Peraturan Kepala Badan Pengawas Obat Dan Makanan Republik Indonesia Nomor Hk.00.05.1.3459 Tentang Pengawasan Pemasukan Obat Impor :
1. Izin Edar adalah bentuk persetujuan registrasi obat untuk dapat diedarkan di wilayah Indonesia.
2. Obat Impor adalah obat produksi industri farmasi luar negeri.
3. Pemasukan obat impor adalah importasi obat impor ke dalam wilayah Indonesia baik melalui pelabuhan laut maupun bandar udara.

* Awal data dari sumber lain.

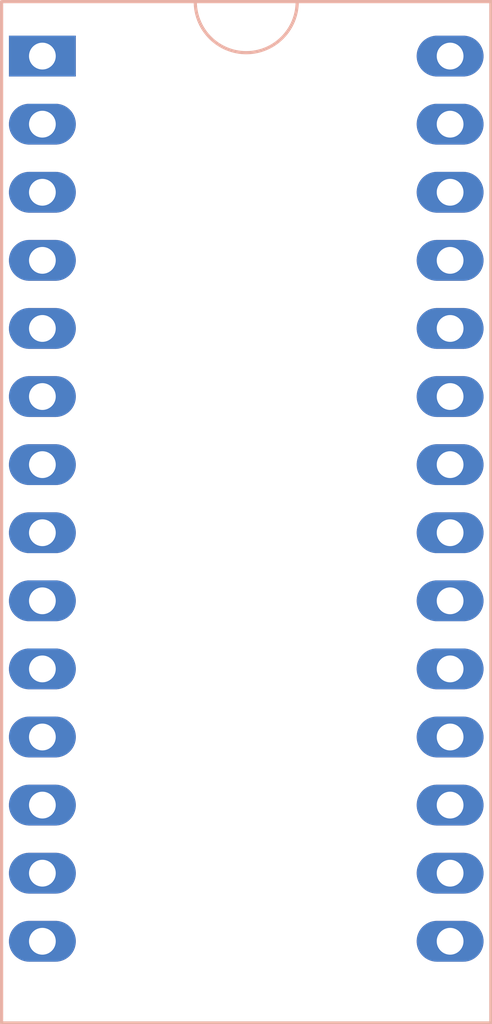
<source format=kicad_pcb>
(kicad_pcb (version 20211014) (generator pcbnew)

  (general
    (thickness 1.66)
  )

  (paper "A4")
  (title_block
    (title "ThePicoSID")
    (date "2023-10-09")
    (rev "1.0")
  )

  (layers
    (0 "F.Cu" signal)
    (1 "In1.Cu" signal)
    (2 "In2.Cu" signal)
    (31 "B.Cu" signal)
    (32 "B.Adhes" user "B.Adhesive")
    (33 "F.Adhes" user "F.Adhesive")
    (34 "B.Paste" user)
    (35 "F.Paste" user)
    (36 "B.SilkS" user "B.Silkscreen")
    (37 "F.SilkS" user "F.Silkscreen")
    (38 "B.Mask" user)
    (39 "F.Mask" user)
    (40 "Dwgs.User" user "User.Drawings")
    (41 "Cmts.User" user "User.Comments")
    (42 "Eco1.User" user "User.Eco1")
    (43 "Eco2.User" user "User.Eco2")
    (44 "Edge.Cuts" user)
    (45 "Margin" user)
    (46 "B.CrtYd" user "B.Courtyard")
    (47 "F.CrtYd" user "F.Courtyard")
    (48 "B.Fab" user)
    (49 "F.Fab" user)
    (50 "User.1" user)
    (51 "User.2" user)
    (52 "User.3" user)
    (53 "User.4" user)
    (54 "User.5" user)
    (55 "User.6" user)
    (56 "User.7" user)
    (57 "User.8" user)
    (58 "User.9" user)
  )

  (setup
    (stackup
      (layer "F.SilkS" (type "Top Silk Screen"))
      (layer "F.Paste" (type "Top Solder Paste"))
      (layer "F.Mask" (type "Top Solder Mask") (thickness 0.01))
      (layer "F.Cu" (type "copper") (thickness 0.035))
      (layer "dielectric 1" (type "core") (thickness 0.2) (material "FR4") (epsilon_r 4.5) (loss_tangent 0.02))
      (layer "In1.Cu" (type "copper") (thickness 0.035))
      (layer "dielectric 2" (type "prepreg") (thickness 1.1) (material "FR4") (epsilon_r 4.5) (loss_tangent 0.02))
      (layer "In2.Cu" (type "copper") (thickness 0.035))
      (layer "dielectric 3" (type "core") (thickness 0.2) (material "FR4") (epsilon_r 4.5) (loss_tangent 0.02))
      (layer "B.Cu" (type "copper") (thickness 0.035))
      (layer "B.Mask" (type "Bottom Solder Mask") (thickness 0.01))
      (layer "B.Paste" (type "Bottom Solder Paste"))
      (layer "B.SilkS" (type "Bottom Silk Screen"))
      (copper_finish "None")
      (dielectric_constraints no)
    )
    (pad_to_mask_clearance 0)
    (pcbplotparams
      (layerselection 0x00010f0_ffffffff)
      (disableapertmacros false)
      (usegerberextensions false)
      (usegerberattributes false)
      (usegerberadvancedattributes false)
      (creategerberjobfile false)
      (svguseinch false)
      (svgprecision 6)
      (excludeedgelayer true)
      (plotframeref false)
      (viasonmask false)
      (mode 1)
      (useauxorigin false)
      (hpglpennumber 1)
      (hpglpenspeed 20)
      (hpglpendiameter 15.000000)
      (dxfpolygonmode true)
      (dxfimperialunits true)
      (dxfusepcbnewfont true)
      (psnegative false)
      (psa4output false)
      (plotreference true)
      (plotvalue true)
      (plotinvisibletext false)
      (sketchpadsonfab false)
      (subtractmaskfromsilk false)
      (outputformat 1)
      (mirror false)
      (drillshape 0)
      (scaleselection 1)
      (outputdirectory "gerber/")
    )
  )

  (net 0 "")
  (net 1 "9-12V")
  (net 2 "GND")
  (net 3 "POTX")
  (net 4 "POTY")
  (net 5 "+5V")
  (net 6 "AUDIO_OUT")
  (net 7 "unconnected-(U2-Pad1)")
  (net 8 "unconnected-(U2-Pad2)")
  (net 9 "unconnected-(U2-Pad3)")
  (net 10 "unconnected-(U2-Pad4)")
  (net 11 "RES_C64")
  (net 12 "CLK_C64")
  (net 13 "RW_C64")
  (net 14 "CS_C64")
  (net 15 "A0_C64")
  (net 16 "A1_C64")
  (net 17 "A2_C64")
  (net 18 "A3_C64")
  (net 19 "A4_C64")
  (net 20 "D0_C64")
  (net 21 "D1_C64")
  (net 22 "D2_C64")
  (net 23 "D3_C64")
  (net 24 "D4_C64")
  (net 25 "D5_C64")
  (net 26 "D6_C64")
  (net 27 "D7_C64")
  (net 28 "unconnected-(U2-Pad26)")

  (footprint "c64_tk:c64_sid_pins" (layer "B.Cu") (at 147.574 97.028 180))

)

</source>
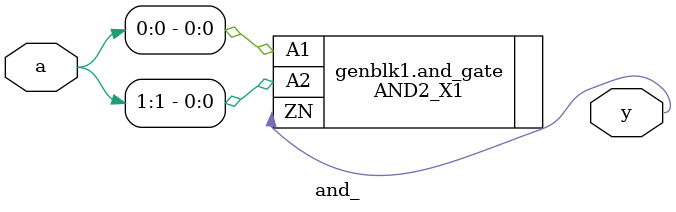
<source format=v>
`ifndef AND_V
`define AND_V

`include "freepdk-45nm/stdcells.v"
`include "misc/and/and8.v"
`include "misc/and/and16.v"
`include "misc/and/and32.v"

module and_ #(
    parameter N_INS = 2
) (
    input wire [N_INS-1:0] a,
    output wire y
);
    case (N_INS)
        2: AND2_X1 and_gate (
            .A1(a[0]),
            .A2(a[1]),
            .ZN(y)
        );
        3: AND3_X1 and_gate (
            .A1(a[0]),
            .A2(a[1]),
            .A3(a[2]),
            .ZN(y)
        );
        4: AND4_X1 and_gate (
            .A1(a[0]),
            .A2(a[1]),
            .A3(a[2]),
            .A4(a[3]),
            .ZN(y)
        );
        5: and8 and_gate (
            .a({a, 3'b111}),
            .y(y)
        );
        6: and8 and_gate (
            .a({a, 2'b11}),
            .y(y)
        );
        7: and8 and_gate (
            .a({a, 1'b1}),
            .y(y)
        );
        8: and8 and_gate (
            .a(a),
            .y(y)
        );
        9: and16 and_gate (
            .a({a, 7'b1111111}),
            .y(y)
        );
        10: and16 and_gate (
            .a({a, 6'b111111}),
            .y(y)
        );
        11: and16 and_gate (
            .a({a, 5'b11111}),
            .y(y)
        );
        12: and16 and_gate (
            .a({a, 4'b1111}),
            .y(y)
        );
        13: and16 and_gate (
            .a({a, 3'b111}),
            .y(y)
        );
        14: and16 and_gate (
            .a({a, 2'b11}),
            .y(y)
        );
        15: and16 and_gate (
            .a({a, 1'b1}),
            .y(y)
        );
        16: and16 and_gate (
            .a(a),
            .y(y)
        );
        17: and32 and_gate (
            .a({a, 15'b111111111111111}),
            .y(y)
        );
        18: and32 and_gate (
            .a({a, 14'b11111111111111}),
            .y(y)
        );
        19: and32 and_gate (
            .a({a, 13'b1111111111111}),
            .y(y)
        );
        20: and32 and_gate (
            .a({a, 12'b111111111111}),
            .y(y)
        );
        21: and32 and_gate (
            .a({a, 11'b11111111111}),
            .y(y)
        );
        22: and32 and_gate (
            .a({a, 10'b1111111111}),
            .y(y)
        );
        23: and32 and_gate (
            .a({a, 9'b111111111}),
            .y(y)
        );
        24: and32 and_gate (
            .a({a, 8'b11111111}),
            .y(y)
        );
        25: and32 and_gate (
            .a({a, 7'b1111111}),
            .y(y)
        );
        26: and32 and_gate (
            .a({a, 6'b111111}),
            .y(y)
        );
        27: and32 and_gate (
            .a({a, 5'b11111}),
            .y(y)
        );
        28: and32 and_gate (
            .a({a, 4'b1111}),
            .y(y)
        );
        29: and32 and_gate (
            .a({a, 3'b111}),
            .y(y)
        );
        30: and32 and_gate (
            .a({a, 2'b11}),
            .y(y)
        );
        31: and32 and_gate (
            .a({a, 1'b1}),
            .y(y)
        );
        32: and32 and_gate (
            .a(a),
            .y(y)
        );
        default: begin
            assign y = 1'b0;
        end
    endcase
endmodule

`endif

</source>
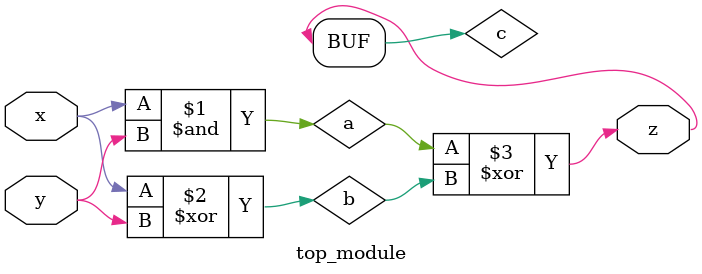
<source format=sv>
module top_module(
  input x,
  input y,
  output z);

  wire a, b, c;

  // First gate
  and gate1(a, x, y);     // a = x AND y

  // Second gate
  xor gate2(b, x, y);      // b = x XOR y

  // Third gate
  xor gate3(c, a, b);      // c = a XOR b
  
  // Fourth gate
  or gate4(z, c, c);       // z = c OR c

endmodule

</source>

4. Pendaftar adalah Industri Farmasi atau Pedagang Besar Farmasi yang telah mendapat izin usaha sesuai ketentuan perundang-undangan yang berlaku.
Permenkes No. 922/menkes/per/x/1993 tentang ketentuan dan tata cara pemberian izin apotik, khususnya pada pasal 12 ayat 2 yang berbunyi: “obat dan perbekalan farmasi lainnya yang karena suatu hal tidak dapat digunakan lagi atau dilarang digunakan, harus dimusnahkan dengan cara dibakar atau ditanam atau dengan cara lain yang ditetapkan Direktur Jenderal”.
UU No. 8 tahun 1999 tentang perlindungan konsumen, khususnya bab III pasal 4 mengenai hak konsumen, yaitu
a. hak atas kenyamanan, keamanan, dan keselamatan dalam mengkonsumsi barang dan/atau jasa;
b. hak untuk memilih barang dan/atau jasa serta mendapatkan barang dan/atau jasa tersebut sesuai dengan nilai tukar dan kondisi serta jaminan yang dijanjikan;
c. hak atas informasi yang benar, jelas, dan jujur mengenai kondisi dan jaminan barang dan/atau jasa;
d. hak untuk didengar pendapat dan keluhannya atas barang dan/atau jasa yang digunakan;
e. hak untuk diperlakukan atau dilayani secara benar dan jujur serta tidak diskriminatif;
f. hak untuk mendapatkan kompensasi, ganti rugi dan/atau penggantian, apabila barang dan/atau jasa yang diterima tidak sesuai dengan perjanjian atau tidak sebagaimana mestinya.
Pasal 84 yang berbunyi: “Barang siapa mengedarkan makanan dan atau minuman yang dikemas tanpa mencantumkan tanda atau label sebagaimana dimaksud dalam Pasal 21 ayat (2); Serta pasal (5) yang berbunyi menyelenggarakan sarana kesehatan yang tidak memenuhipersyaratan sebagaimana dimaksud dalam Pasal 58 ayat (1) atau tidak memiliki izin sebagaimana dimaksud dalam Pasal 59 ayat (1); dipidana dengan pidana kurungan paling lama 1 (satu) tahun dan atau pidana denda paling banyak Rp 15.000.000,00 (lima belas juta rupiah) (Anonim c, 2008).